Um Voo Cego A Nada...

" Ter-se nascido ou vivido em Moçambique é uma doenca incurável, uma virose latente. Mesmo para os que se sentem genuínamente portugueses mascara-se a doenca, ignora-se, ou recalca-se e acreditamo-nos curados e imunizados. A mínima exposição a determinadas circunstâncias desencadeia, porém, inevitáveis recorrências e acabamos por arder na altíssima febre de uma recidiva sem regresso nem apelo". Rui Knopfli

sábado, 11 de novembro de 2006

Caír do pano



As acácias já se incendiaram de vermelho
e o zumbido das cigarras enxameia obsidiante
a manhã de Dezembro. A terra exala,
em haustos longos, o aguaceiro da madrugada.
Ao longe, no extremo distante da caixa


de areia, o monhé das cobras enrola
a esteira e leva o cesto à cabeça,
cumprido o papel exacto que lhe coube
e executou com paciente sageza hindu.
Dura um instante no trémulo contraluz


do lume a que se acolhe, antes da sombra
derradeira.
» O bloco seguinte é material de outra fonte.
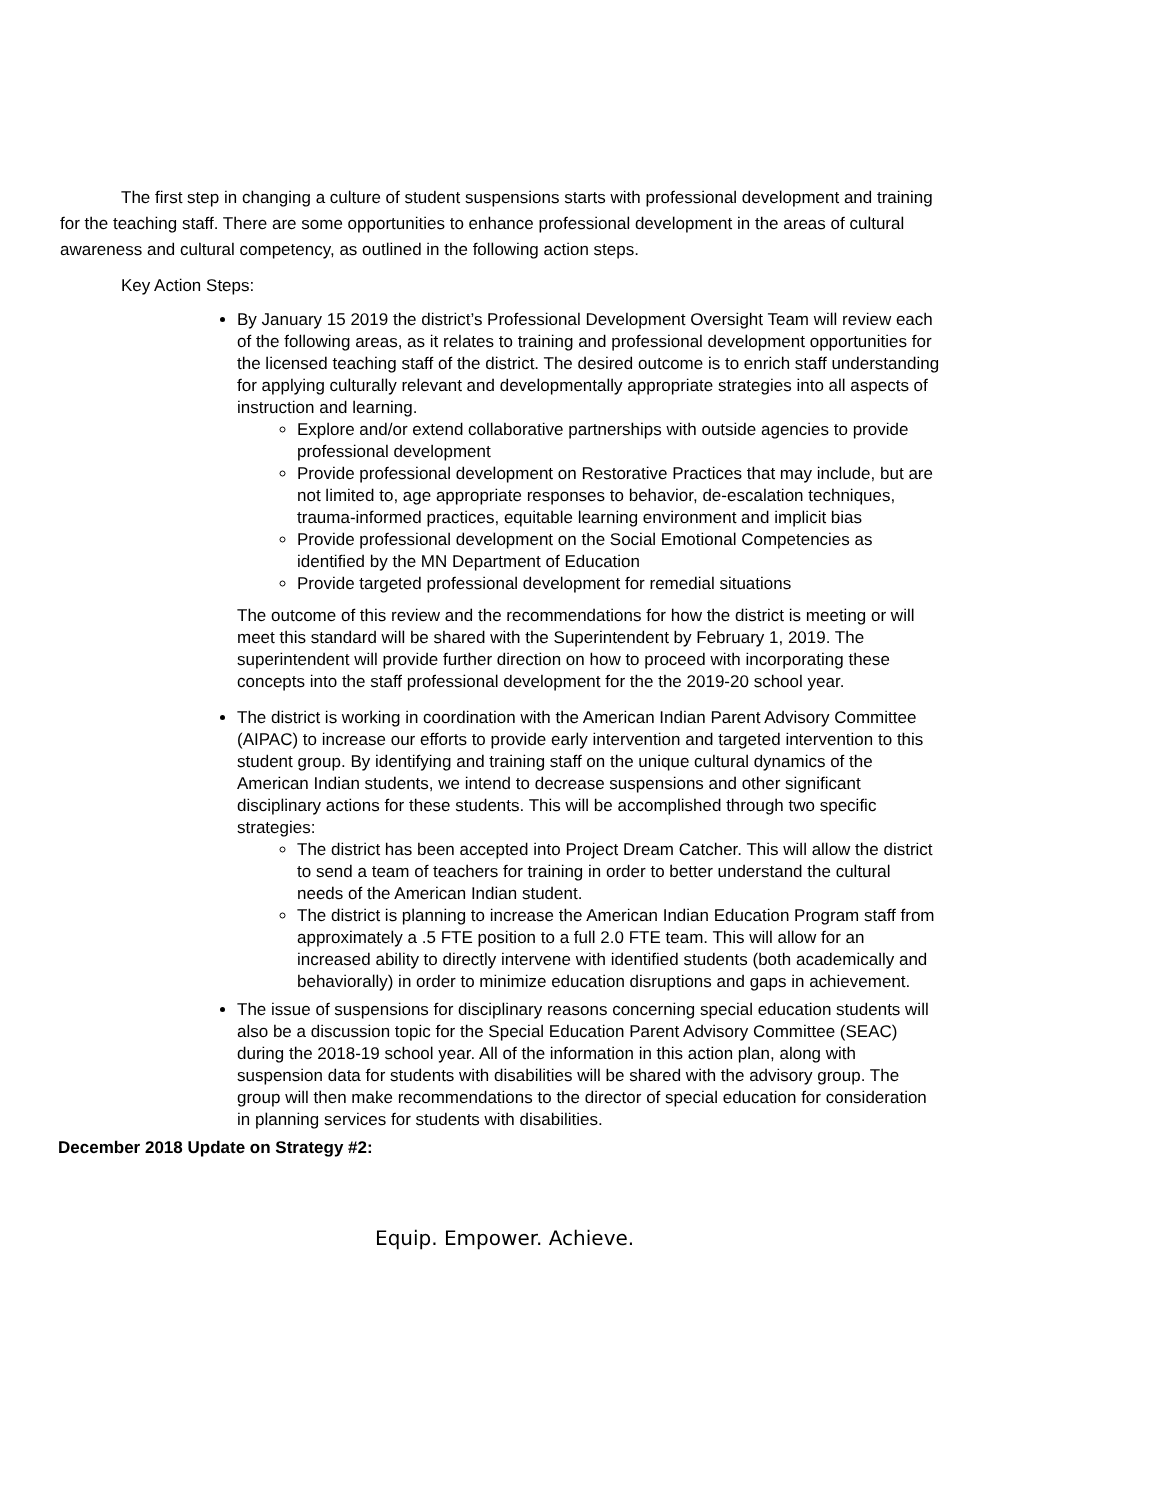The first step in changing a culture of student suspensions starts with professional development and training for the teaching staff. There are some opportunities to enhance professional development in the areas of cultural awareness and cultural competency, as outlined in the following action steps.
Key Action Steps:
By January 15 2019 the district’s Professional Development Oversight Team will review each of the following areas, as it relates to training and professional development opportunities for the licensed teaching staff of the district. The desired outcome is to enrich staff understanding for applying culturally relevant and developmentally appropriate strategies into all aspects of instruction and learning.
Explore and/or extend collaborative partnerships with outside agencies to provide professional development
Provide professional development on Restorative Practices that may include, but are not limited to, age appropriate responses to behavior, de-escalation techniques, trauma-informed practices, equitable learning environment and implicit bias
Provide professional development on the Social Emotional Competencies as identified by the MN Department of Education
Provide targeted professional development for remedial situations
The outcome of this review and the recommendations for how the district is meeting or will meet this standard will be shared with the Superintendent by February 1, 2019. The superintendent will provide further direction on how to proceed with incorporating these concepts into the staff professional development for the the 2019-20 school year.
The district is working in coordination with the American Indian Parent Advisory Committee (AIPAC) to increase our efforts to provide early intervention and targeted intervention to this student group. By identifying and training staff on the unique cultural dynamics of the American Indian students, we intend to decrease suspensions and other significant disciplinary actions for these students. This will be accomplished through two specific strategies:
The district has been accepted into Project Dream Catcher. This will allow the district to send a team of teachers for training in order to better understand the cultural needs of the American Indian student.
The district is planning to increase the American Indian Education Program staff from approximately a .5 FTE position to a full 2.0 FTE team. This will allow for an increased ability to directly intervene with identified students (both academically and behaviorally) in order to minimize education disruptions and gaps in achievement.
The issue of suspensions for disciplinary reasons concerning special education students will also be a discussion topic for the Special Education Parent Advisory Committee (SEAC) during the 2018-19 school year. All of the information in this action plan, along with suspension data for students with disabilities will be shared with the advisory group. The group will then make recommendations to the director of special education for consideration in planning services for students with disabilities.
December 2018 Update on Strategy #2:
Equip. Empower. Achieve.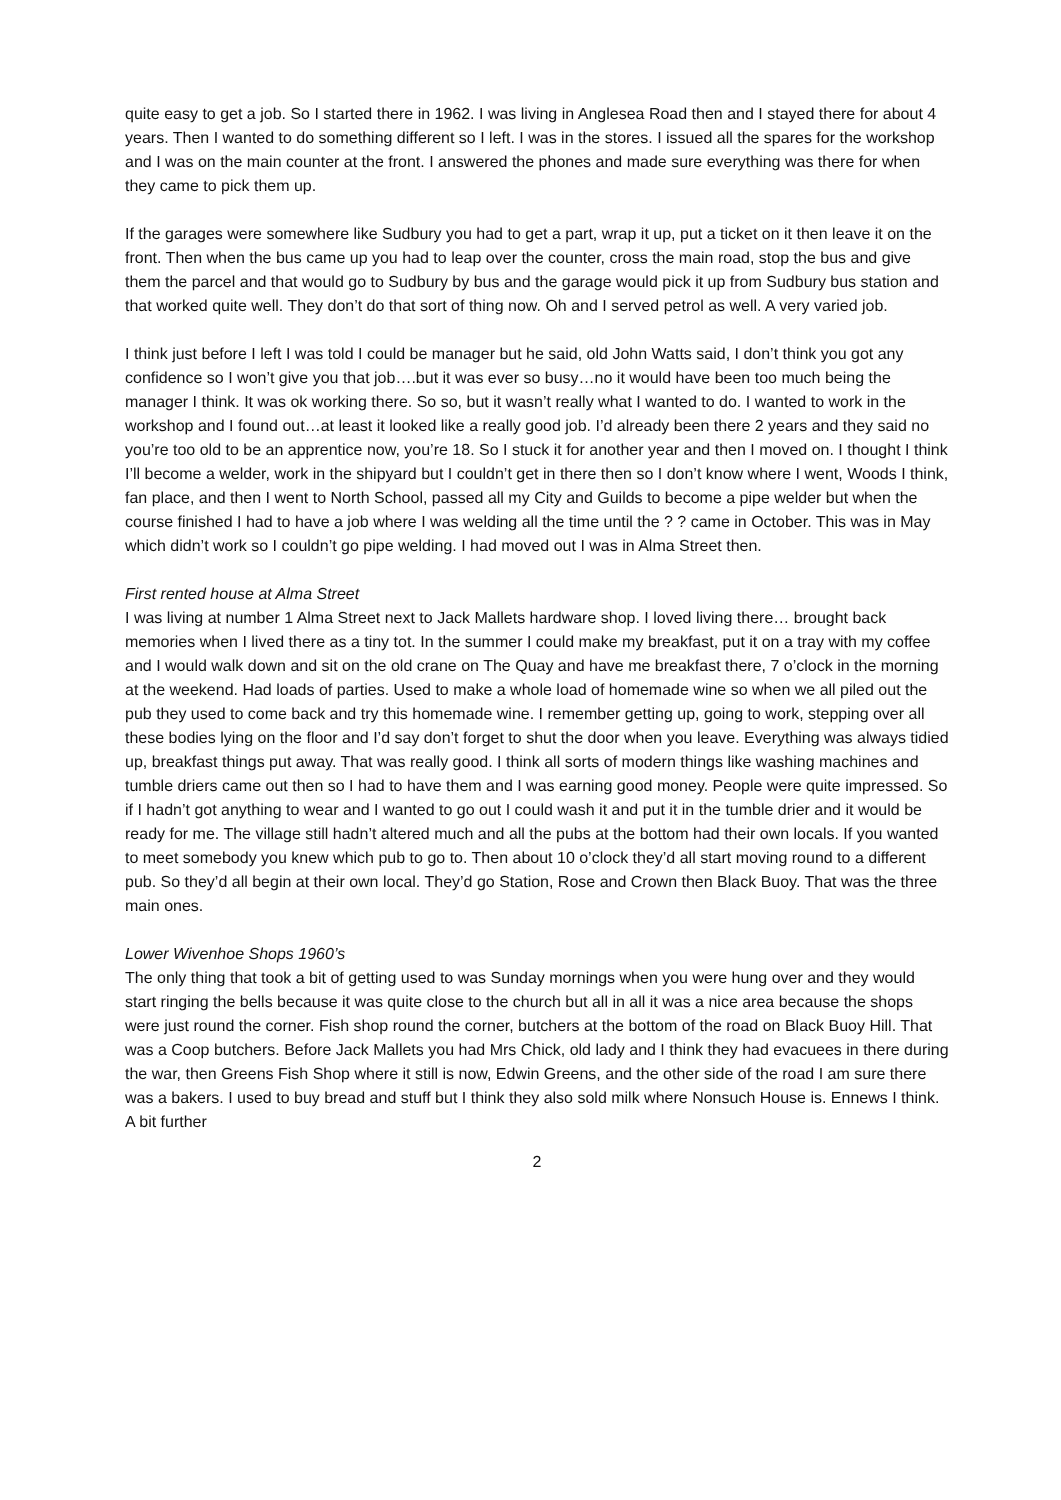quite easy to get a job. So I started there in 1962. I was living in Anglesea Road then and I stayed there for about 4 years. Then I wanted to do something different so I left. I was in the stores. I issued all the spares for the workshop and I was on the main counter at the front. I answered the phones and made sure everything was there for when they came to pick them up.
If the garages were somewhere like Sudbury you had to get a part, wrap it up, put a ticket on it then leave it on the front. Then when the bus came up you had to leap over the counter, cross the main road, stop the bus and give them the parcel and that would go to Sudbury by bus and the garage would pick it up from Sudbury bus station and that worked quite well. They don’t do that sort of thing now. Oh and I served petrol as well. A very varied job.
I think just before I left I was told I could be manager but he said, old John Watts said, I don’t think you got any confidence so I won’t give you that job….but it was ever so busy…no it would have been too much being the manager I think. It was ok working there. So so, but it wasn’t really what I wanted to do. I wanted to work in the workshop and I found out…at least it looked like a really good job. I’d already been there 2 years and they said no you’re too old to be an apprentice now, you’re 18. So I stuck it for another year and then I moved on. I thought I think I’ll become a welder, work in the shipyard but I couldn’t get in there then so I don’t know where I went, Woods I think, fan place, and then I went to North School, passed all my City and Guilds to become a pipe welder but when the course finished I had to have a job where I was welding all the time until the ? ? came in October. This was in May which didn’t work so I couldn’t go pipe welding. I had moved out I was in Alma Street then.
First rented house at Alma Street
I was living at number 1 Alma Street next to Jack Mallets hardware shop. I loved living there… brought back memories when I lived there as a tiny tot. In the summer I could make my breakfast, put it on a tray with my coffee and I would walk down and sit on the old crane on The Quay and have me breakfast there, 7 o’clock in the morning at the weekend. Had loads of parties. Used to make a whole load of homemade wine so when we all piled out the pub they used to come back and try this homemade wine. I remember getting up, going to work, stepping over all these bodies lying on the floor and I’d say don’t forget to shut the door when you leave. Everything was always tidied up, breakfast things put away. That was really good. I think all sorts of modern things like washing machines and tumble driers came out then so I had to have them and I was earning good money. People were quite impressed. So if I hadn’t got anything to wear and I wanted to go out I could wash it and put it in the tumble drier and it would be ready for me. The village still hadn’t altered much and all the pubs at the bottom had their own locals. If you wanted to meet somebody you knew which pub to go to. Then about 10 o’clock they’d all start moving round to a different pub. So they’d all begin at their own local. They’d go Station, Rose and Crown then Black Buoy. That was the three main ones.
Lower Wivenhoe Shops 1960’s
The only thing that took a bit of getting used to was Sunday mornings when you were hung over and they would start ringing the bells because it was quite close to the church but all in all it was a nice area because the shops were just round the corner. Fish shop round the corner, butchers at the bottom of the road on Black Buoy Hill. That was a Coop butchers. Before Jack Mallets you had Mrs Chick, old lady and I think they had evacuees in there during the war, then Greens Fish Shop where it still is now, Edwin Greens, and the other side of the road I am sure there was a bakers. I used to buy bread and stuff but I think they also sold milk where Nonsuch House is. Ennews I think. A bit further
2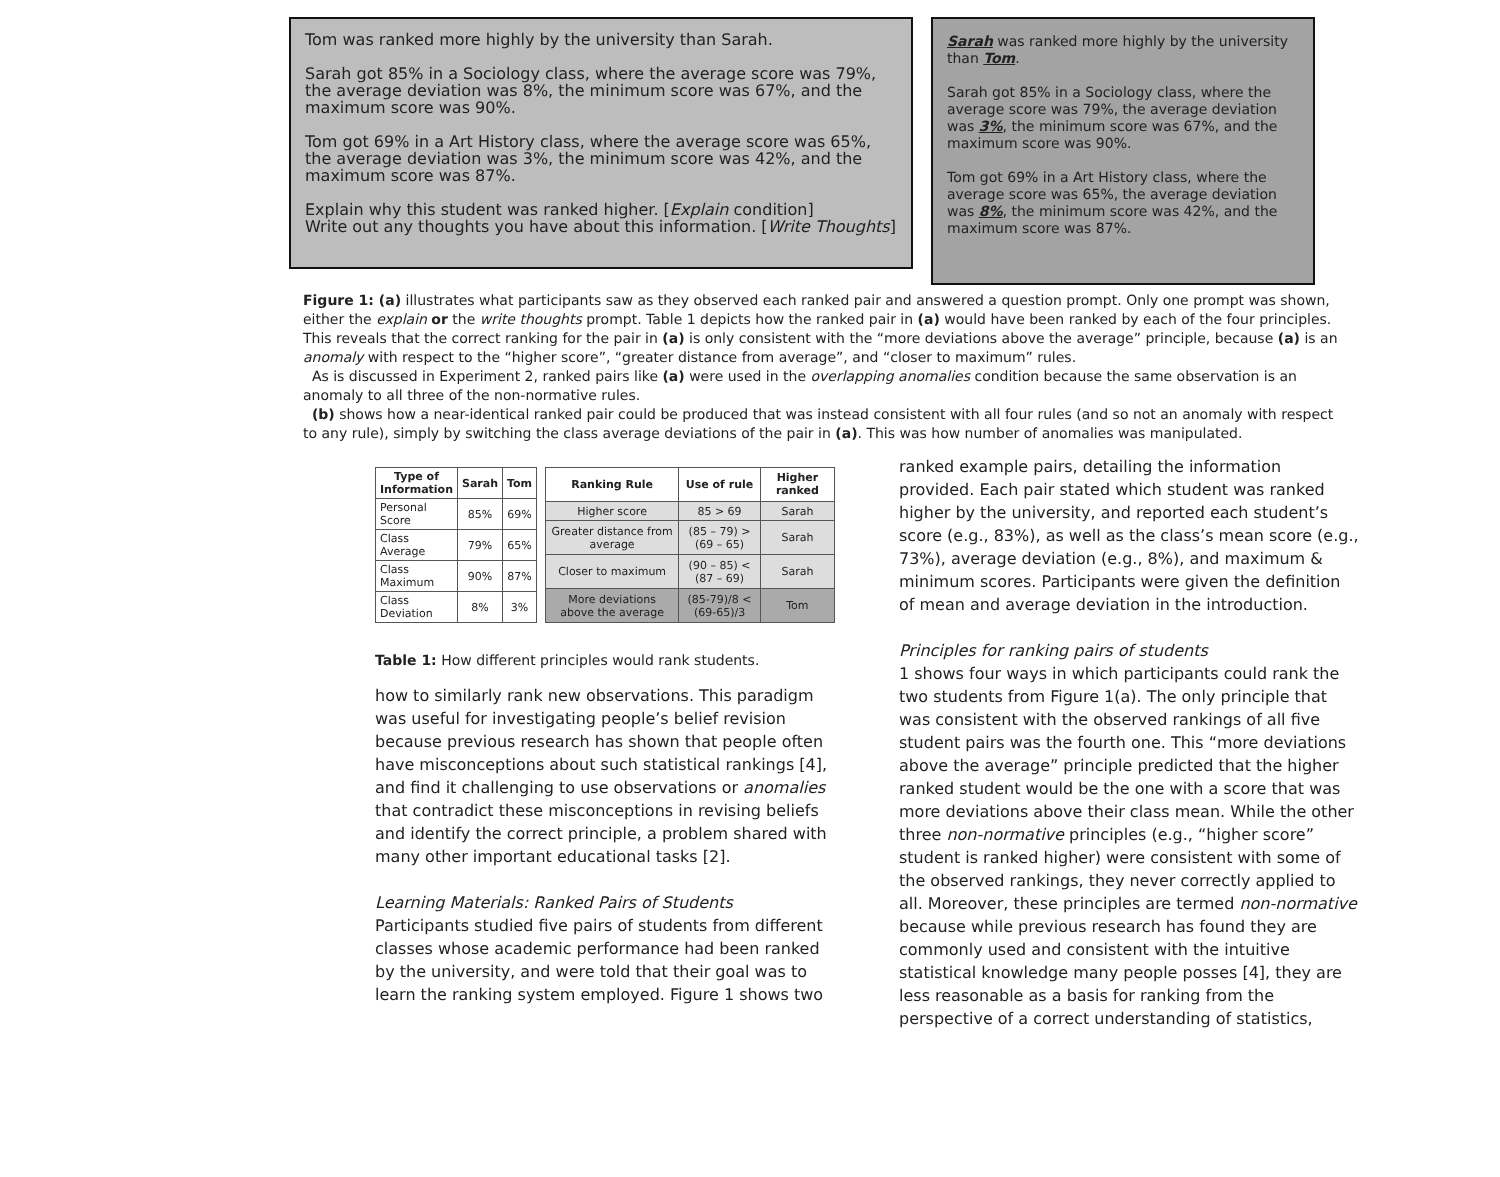Tom was ranked more highly by the university than Sarah.
Sarah got 85% in a Sociology class, where the average score was 79%, the average deviation was 8%, the minimum score was 67%, and the maximum score was 90%.
Tom got 69% in a Art History class, where the average score was 65%, the average deviation was 3%, the minimum score was 42%, and the maximum score was 87%.
Explain why this student was ranked higher. [Explain condition]
Write out any thoughts you have about this information. [Write Thoughts]
Sarah was ranked more highly by the university than Tom.
Sarah got 85% in a Sociology class, where the average score was 79%, the average deviation was 3%, the minimum score was 67%, and the maximum score was 90%.
Tom got 69% in a Art History class, where the average score was 65%, the average deviation was 8%, the minimum score was 42%, and the maximum score was 87%.
Figure 1: (a) illustrates what participants saw as they observed each ranked pair and answered a question prompt. Only one prompt was shown, either the explain or the write thoughts prompt. Table 1 depicts how the ranked pair in (a) would have been ranked by each of the four principles. This reveals that the correct ranking for the pair in (a) is only consistent with the “more deviations above the average” principle, because (a) is an anomaly with respect to the “higher score”, “greater distance from average”, and “closer to maximum” rules.
As is discussed in Experiment 2, ranked pairs like (a) were used in the overlapping anomalies condition because the same observation is an anomaly to all three of the non-normative rules.
(b) shows how a near-identical ranked pair could be produced that was instead consistent with all four rules (and so not an anomaly with respect to any rule), simply by switching the class average deviations of the pair in (a). This was how number of anomalies was manipulated.
| Type of Information | Sarah | Tom |
| --- | --- | --- |
| Personal Score | 85% | 69% |
| Class Average | 79% | 65% |
| Class Maximum | 90% | 87% |
| Class Deviation | 8% | 3% |
| Ranking Rule | Use of rule | Higher ranked |
| --- | --- | --- |
| Higher score | 85 > 69 | Sarah |
| Greater distance from average | (85 – 79) > (69 – 65) | Sarah |
| Closer to maximum | (90 – 85) < (87 – 69) | Sarah |
| More deviations above the average | (85-79)/8 < (69-65)/3 | Tom |
Table 1: How different principles would rank students.
how to similarly rank new observations. This paradigm was useful for investigating people’s belief revision because previous research has shown that people often have misconceptions about such statistical rankings [4], and find it challenging to use observations or anomalies that contradict these misconceptions in revising beliefs and identify the correct principle, a problem shared with many other important educational tasks [2].
Learning Materials: Ranked Pairs of Students
Participants studied five pairs of students from different classes whose academic performance had been ranked by the university, and were told that their goal was to learn the ranking system employed. Figure 1 shows two
ranked example pairs, detailing the information provided. Each pair stated which student was ranked higher by the university, and reported each student’s score (e.g., 83%), as well as the class’s mean score (e.g., 73%), average deviation (e.g., 8%), and maximum & minimum scores. Participants were given the definition of mean and average deviation in the introduction.
Principles for ranking pairs of students
1 shows four ways in which participants could rank the two students from Figure 1(a). The only principle that was consistent with the observed rankings of all five student pairs was the fourth one. This “more deviations above the average” principle predicted that the higher ranked student would be the one with a score that was more deviations above their class mean. While the other three non-normative principles (e.g., “higher score” student is ranked higher) were consistent with some of the observed rankings, they never correctly applied to all. Moreover, these principles are termed non-normative because while previous research has found they are commonly used and consistent with the intuitive statistical knowledge many people posses [4], they are less reasonable as a basis for ranking from the perspective of a correct understanding of statistics,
Assim, os comparsas convocados
para esta comédia a abandonam, verso
a verso, consignando-a ao olvido
e à erva daninha que, persistente, a cobrirá


irremediavelmente. O encenador faz
a vénia da praxe e, porque aplausos
lhe não são devidos, esgueira-se pelo
anonimato da esquerda alta. É Dezembro
a encurtar o tempo, o pouco que nos sobra.